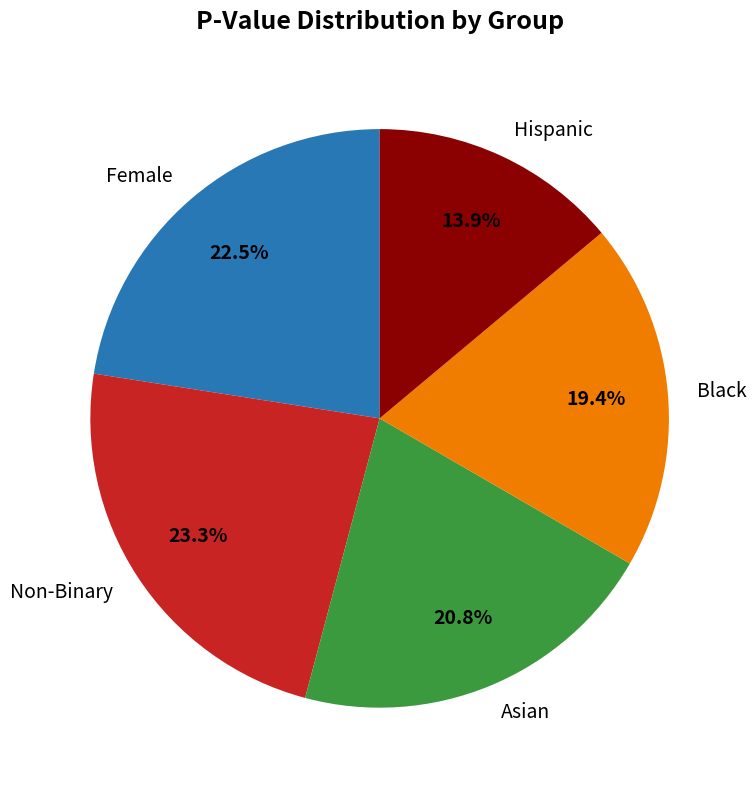

Does any single category account for the majority?

No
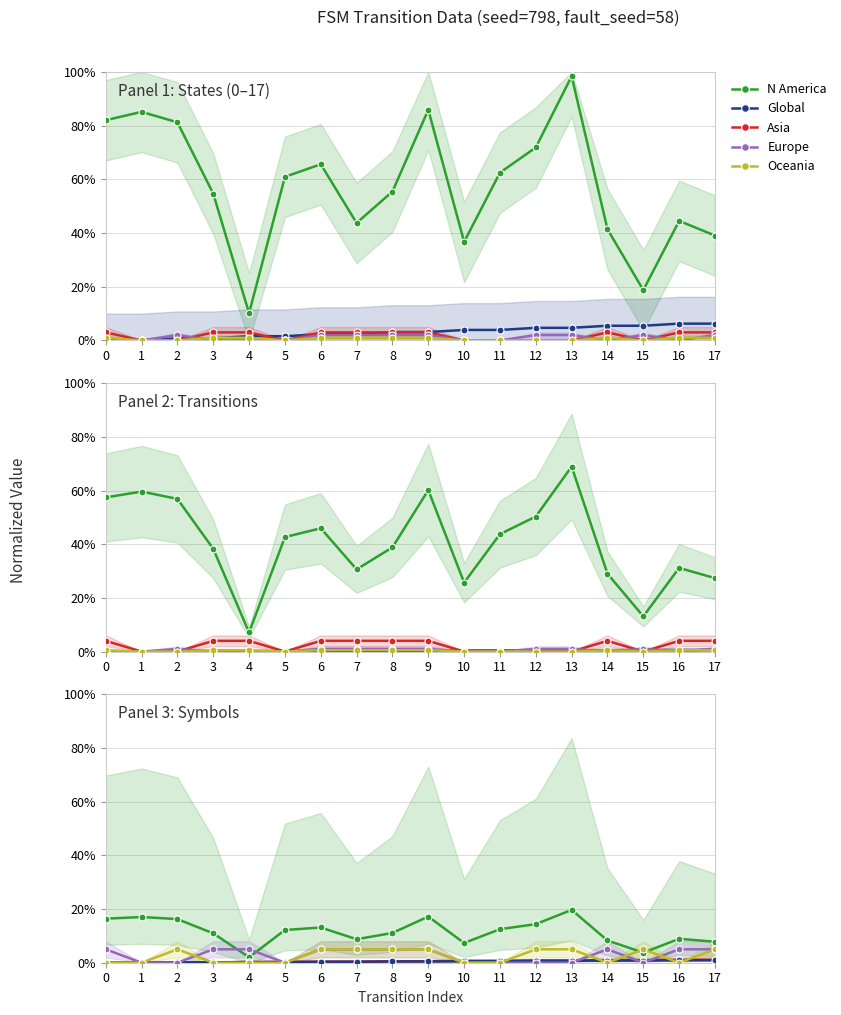

What is the total value across all series at 3?

0.2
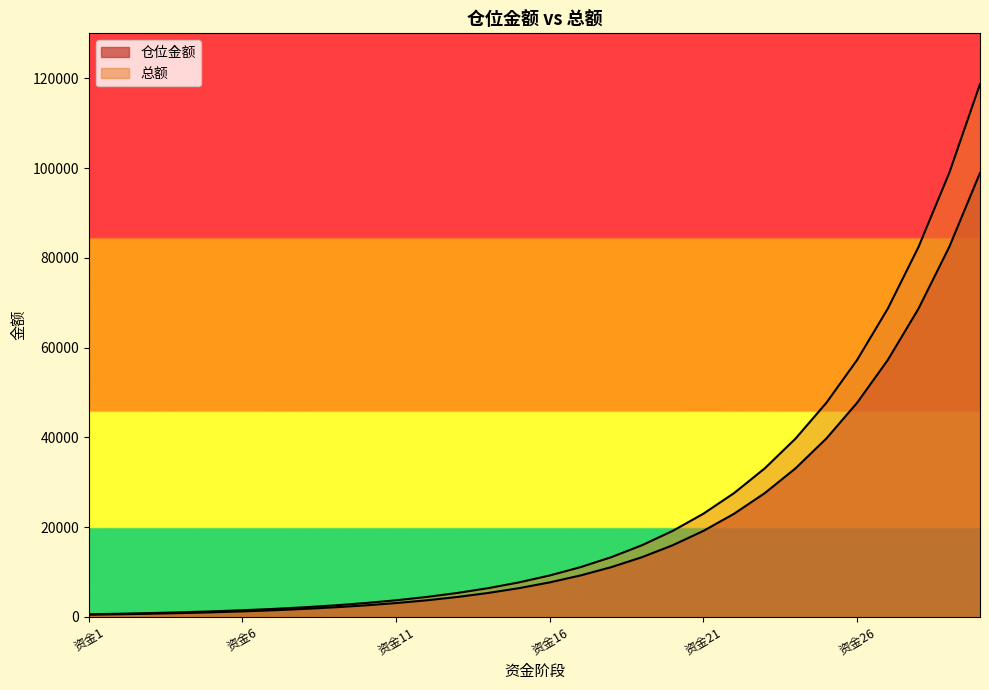

True or false: 仓位金额 and 总额 intersect in this chart.

False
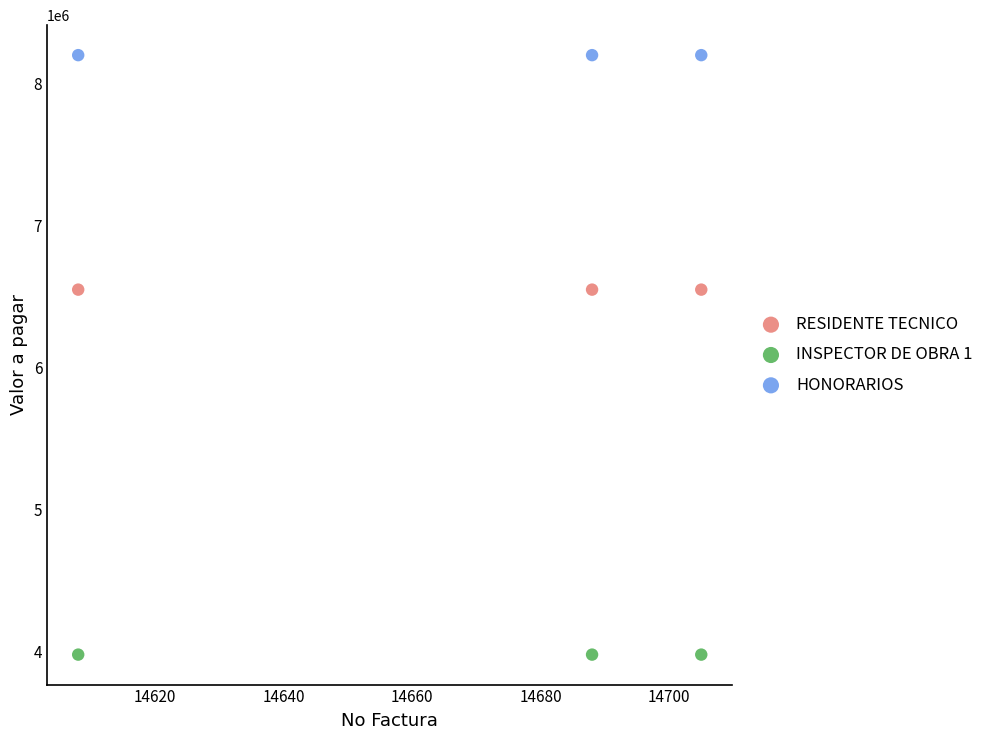

Across all data points, what is the average Y value?

6243767.0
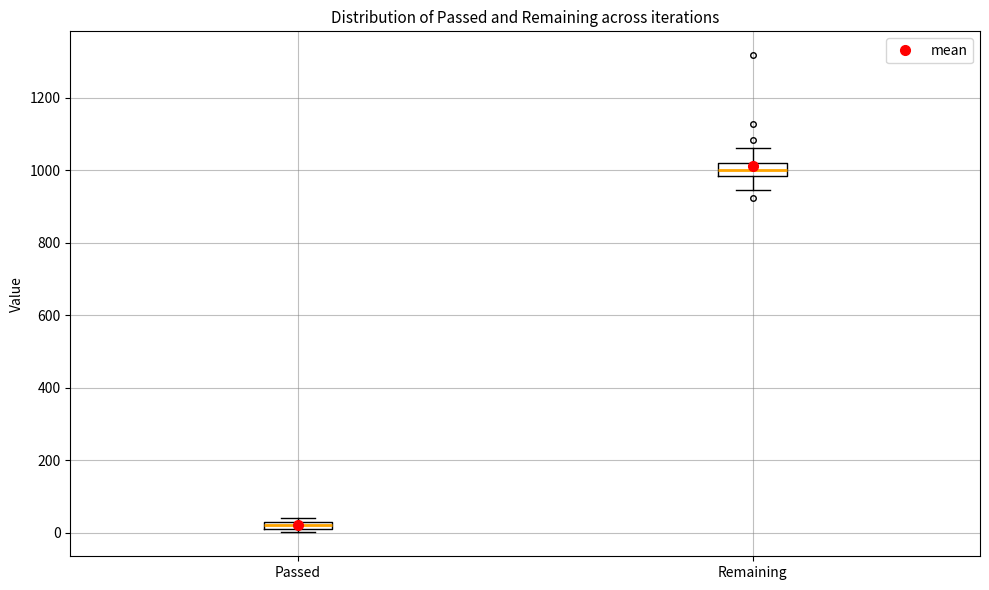

Which box's median line is the lowest?

Passed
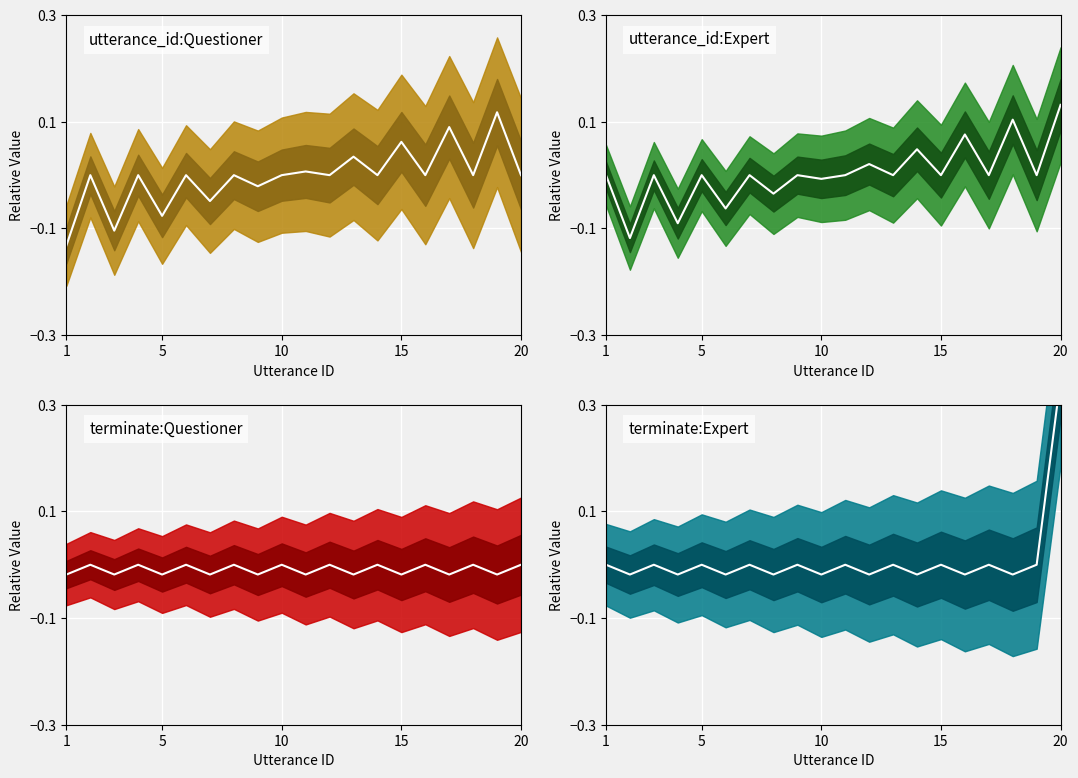

True or false: utterance_id:Expert center has a value of 0.1 at 5.

False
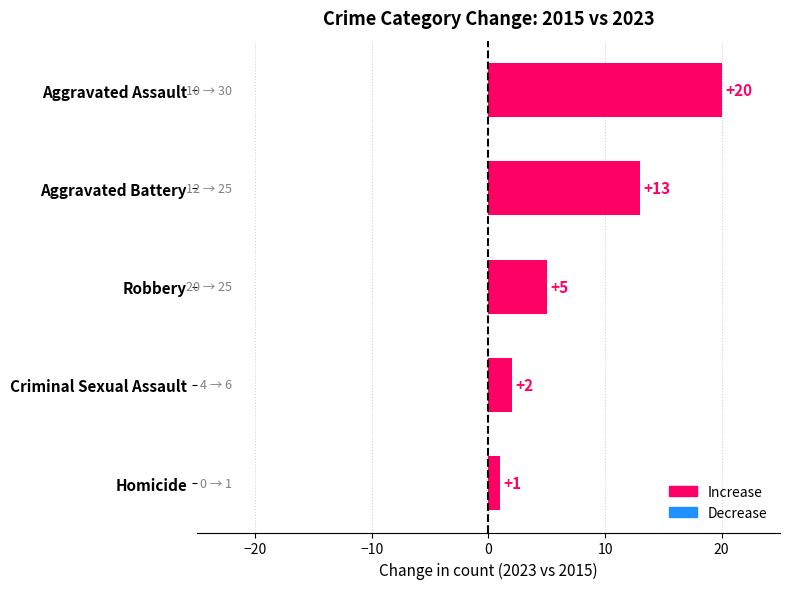

How many data points does each series have?

5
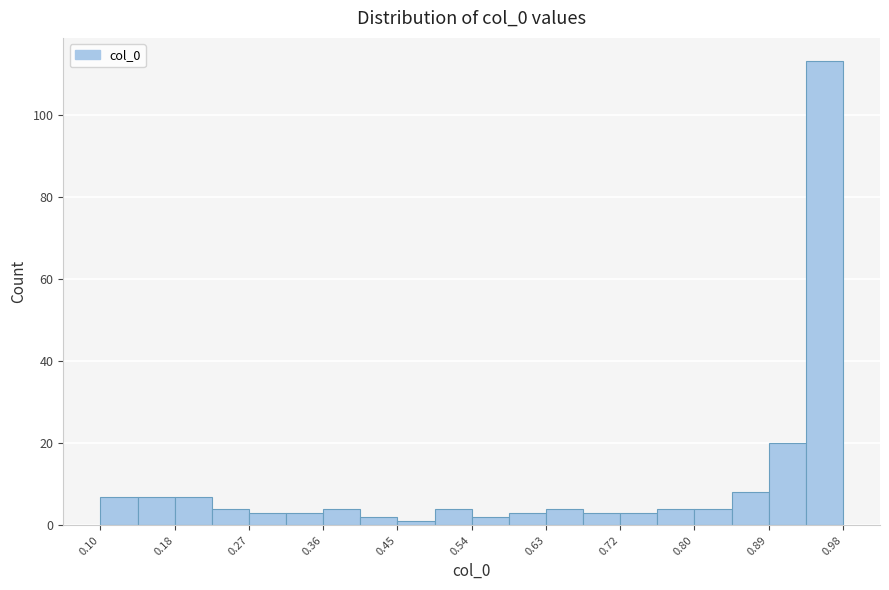

Reading left to right, transcribe this chart: for each bar, give the range it covers on the x-axis and its height. Neither the bar edges nor the heights are printed on the chart, so give them approximately, as read against the axes.

0.10 to 0.14: 8
0.14 to 0.18: 8
0.18 to 0.23: 8
0.23 to 0.27: 4
0.27 to 0.32: 4
0.32 to 0.36: 4
0.36 to 0.41: 4
0.41 to 0.45: 2
0.45 to 0.49: under 2
0.49 to 0.54: 4
0.54 to 0.58: 2
0.58 to 0.63: 4
0.63 to 0.67: 4
0.67 to 0.72: 4
0.72 to 0.76: 4
0.76 to 0.80: 4
0.80 to 0.85: 4
0.85 to 0.89: 8
0.89 to 0.94: 20
0.94 to 0.98: 114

Action item: Rewrite all of the entries with every "chart" swapped for "graph", keeping everything else unchanged. Leave the pictures out.

Output:
Does any single category account for the majority?

No

What is the total value across all series at 3?

0.2

True or false: 仓位金额 and 总额 intersect in this graph.

False

Across all data points, what is the average Y value?

6243767.0

Which box's median line is the lowest?

Passed

True or false: utterance_id:Expert center has a value of 0.1 at 5.

False

How many data points does each series have?

5

Reading left to right, transcribe this graph: for each bar, give the range it covers on the x-axis and its height. Neither the bar edges nor the heights are printed on the graph, so give them approximately, as read against the axes.

0.10 to 0.14: 8
0.14 to 0.18: 8
0.18 to 0.23: 8
0.23 to 0.27: 4
0.27 to 0.32: 4
0.32 to 0.36: 4
0.36 to 0.41: 4
0.41 to 0.45: 2
0.45 to 0.49: under 2
0.49 to 0.54: 4
0.54 to 0.58: 2
0.58 to 0.63: 4
0.63 to 0.67: 4
0.67 to 0.72: 4
0.72 to 0.76: 4
0.76 to 0.80: 4
0.80 to 0.85: 4
0.85 to 0.89: 8
0.89 to 0.94: 20
0.94 to 0.98: 114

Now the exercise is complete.